“Not at all,” cried Queen Doña Teresa, disengaging her hand from that of the king, the old malignant smile glittering in her black eyes. “Did you think, Sir Conde, we were as green as you, who come unarmed a second time among your foes? The bird that had flown is recaptured! Ha! ha!” and she gave a bitter laugh. “I think I can prophesy you will not escape this time! The dungeons of Leon are better guarded than those of Narbonne!”

“Queen Doña Teresa,” was his answer, his arms already bound by fetters, “I take no shame for my lack of suspicion. Rather is it for you, so royally born, to blush at such baseness. You,” and, spite of himself, his eyes flamed with rage as he realised that he had again fallen into the power of his remorseless kinsfolk, “you are a disgrace to the royal lineage you represent. See, even the king, your son, casts down his eyes. Don Sancho is ashamed of his mother!”

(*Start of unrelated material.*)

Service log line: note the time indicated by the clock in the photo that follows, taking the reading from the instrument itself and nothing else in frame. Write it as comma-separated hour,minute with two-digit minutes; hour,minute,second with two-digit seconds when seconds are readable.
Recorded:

Stung by his reproaches the queen raised her hand as a signal to the guards to bear him away.

“What manner of man is this?” she said, turning to the king, who, though he had joined in the conspiracy, now stood irresolute and pale, a silent witness to his mother’s treachery. “He dares to jeer at me with the chains about his neck. But a long life passed in a Gothic dungeon will bring down his pride. Fear not, my son, what can he do? When the half of his kingdom is in your hands you will thank me.”

“But our kinswoman the Infanta will offer a large ransom. Can you refuse her?”

“Refuse!” retorted the queen, her tall figure drawn up to its full height; “there is no treasure in the world that shall buy off the Conde de Castila. His death alone will satisfy me.”

And with a menacing gesture in the direction by which he had disappeared, she swept out of the hall as she had come, followed by her retinue.

CHAPTER XXV
Doña Ava Outwits Don Sancho and Releases her Husband

IME passed and a new element made itself felt in the struggle between the Christians and the Moors. The powerful tribe of the Berbers had fastened like leeches on the Gothic lands of the north, and Almanzor, by his constant attacks in the south, had paralysed the kings of Leon and Navarre into mere tributaries. But selfish and disloyal as they were, Doña Teresa and the kings of Leon and Navarre never lost sight of their determination to possess Castile, and instead of joining heartily against a common enemy they each summoned every lord and vassal they possessed to appear in arms to march against Burgos.